• [DATASET RECORDS]:
——————————

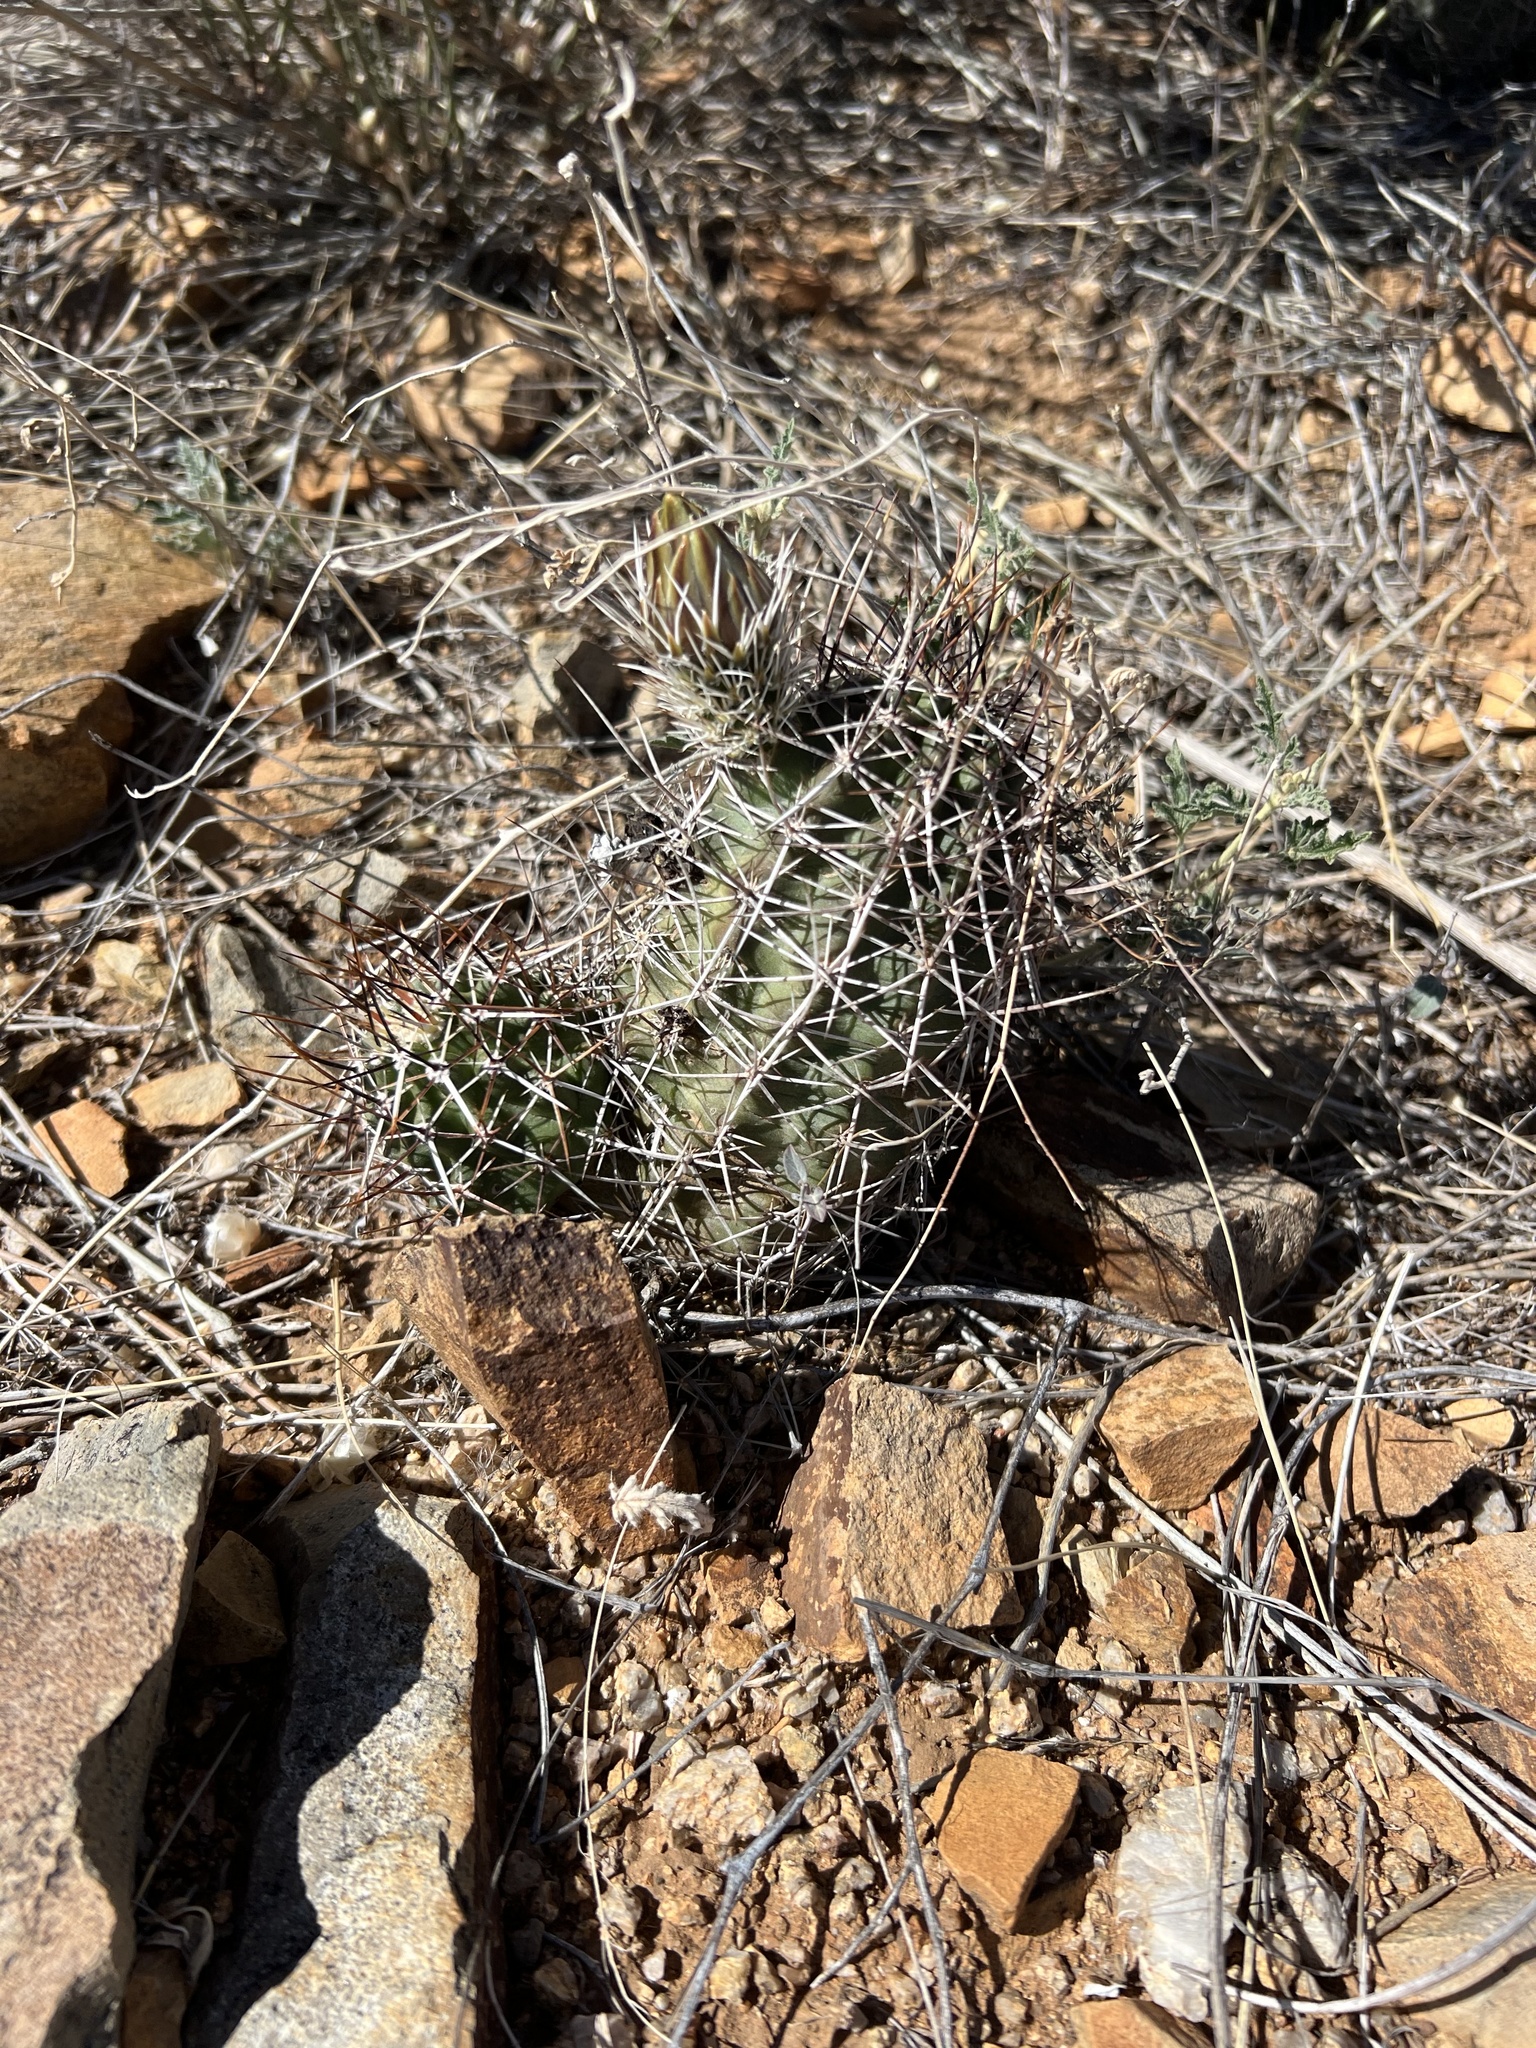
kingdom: Plantae
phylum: Tracheophyta
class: Magnoliopsida
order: Caryophyllales
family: Cactaceae
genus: Echinocereus
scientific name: Echinocereus fendleri
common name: Fendler's hedgehog cactus
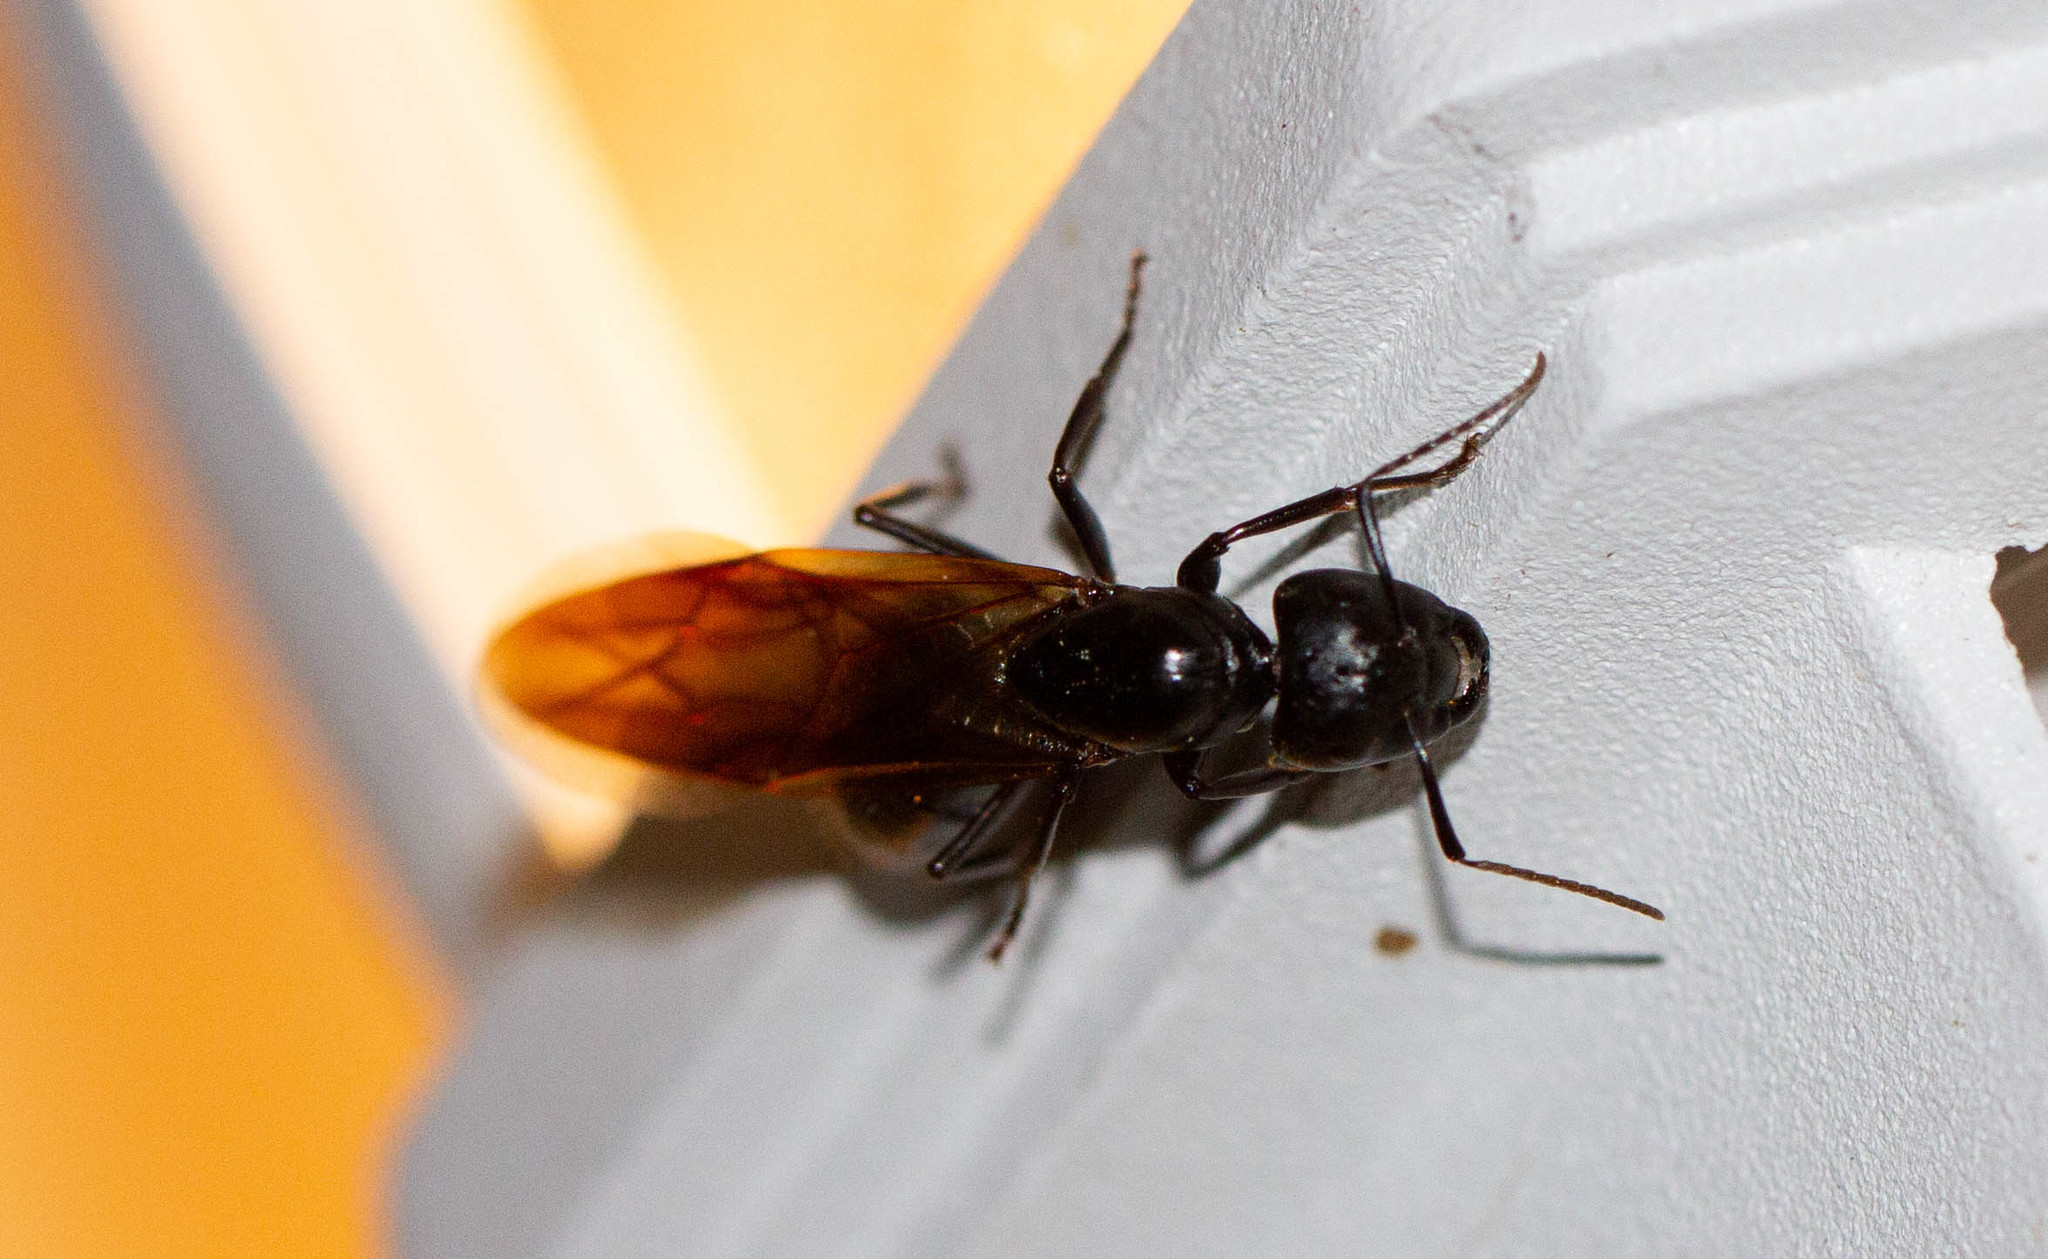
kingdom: Animalia
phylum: Arthropoda
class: Insecta
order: Hymenoptera
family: Formicidae
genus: Camponotus
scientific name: Camponotus pennsylvanicus
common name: Black carpenter ant
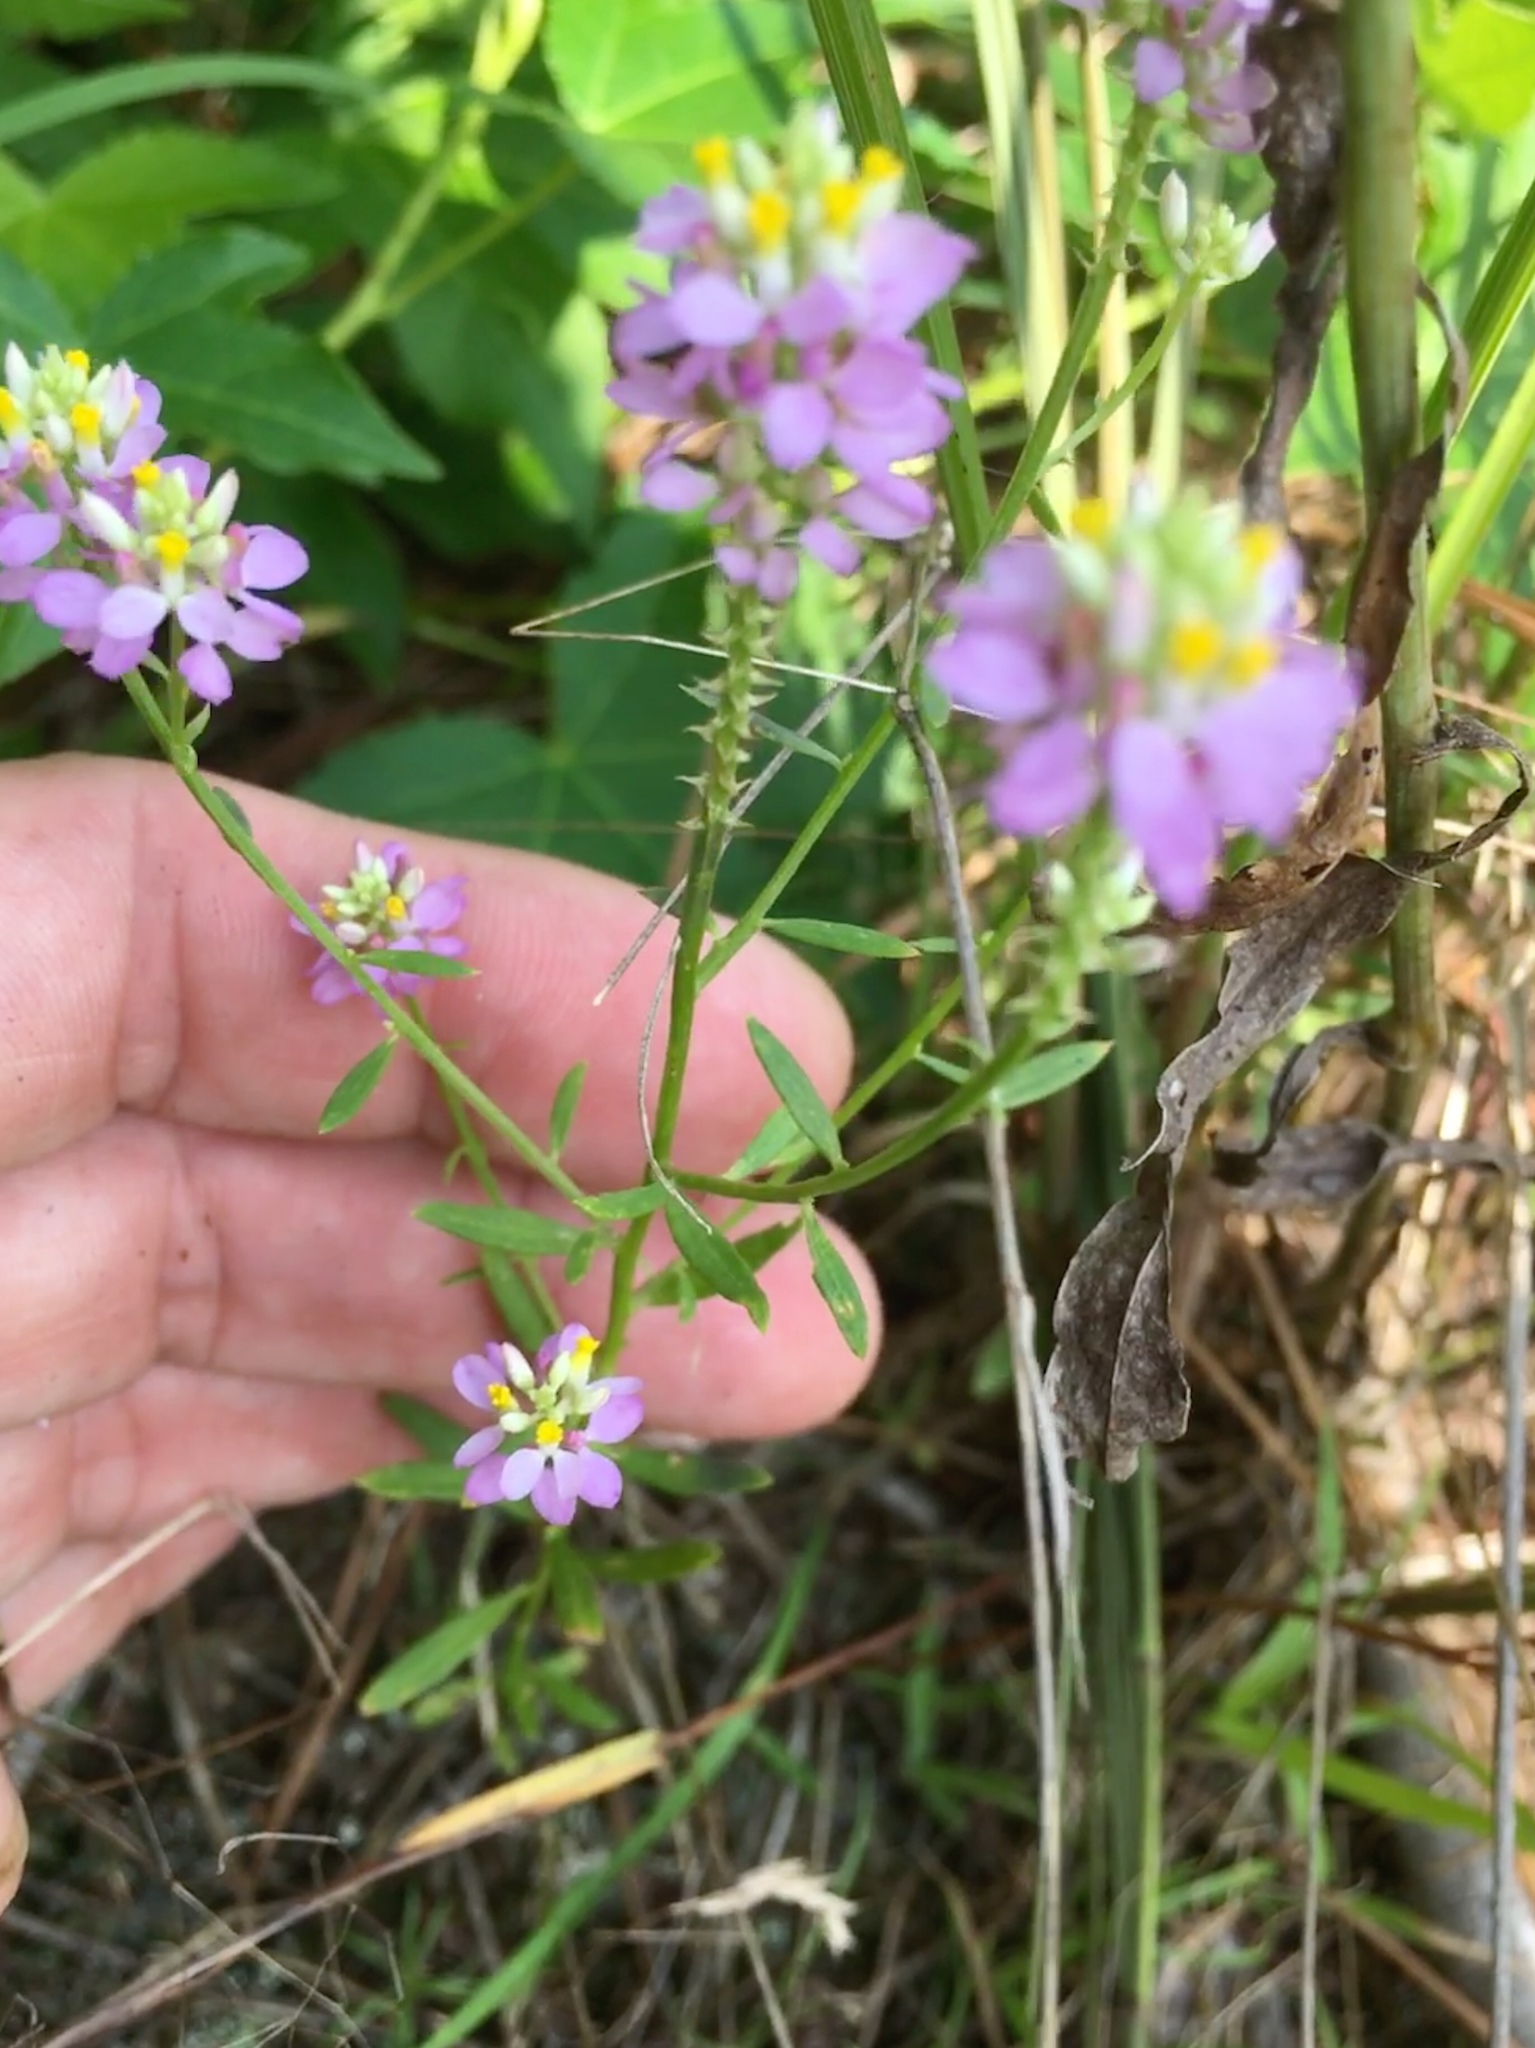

——————————

• [WHAT YOU ARE ASKED TO DO]: Lay out the lines of the entries as a JSON list of strings, one string per line with blank lines skipped, starting with the line that contains "kingdom: Animalia" and going on through the end of the entries. Leave the pictures out of the list.

• [FINAL ANSWER]:
[
  "kingdom: Animalia",
  "phylum: Arthropoda",
  "class: Insecta",
  "order: Hymenoptera",
  "family: Formicidae",
  "genus: Camponotus",
  "scientific name: Camponotus pennsylvanicus",
  "common name: Black carpenter ant"
]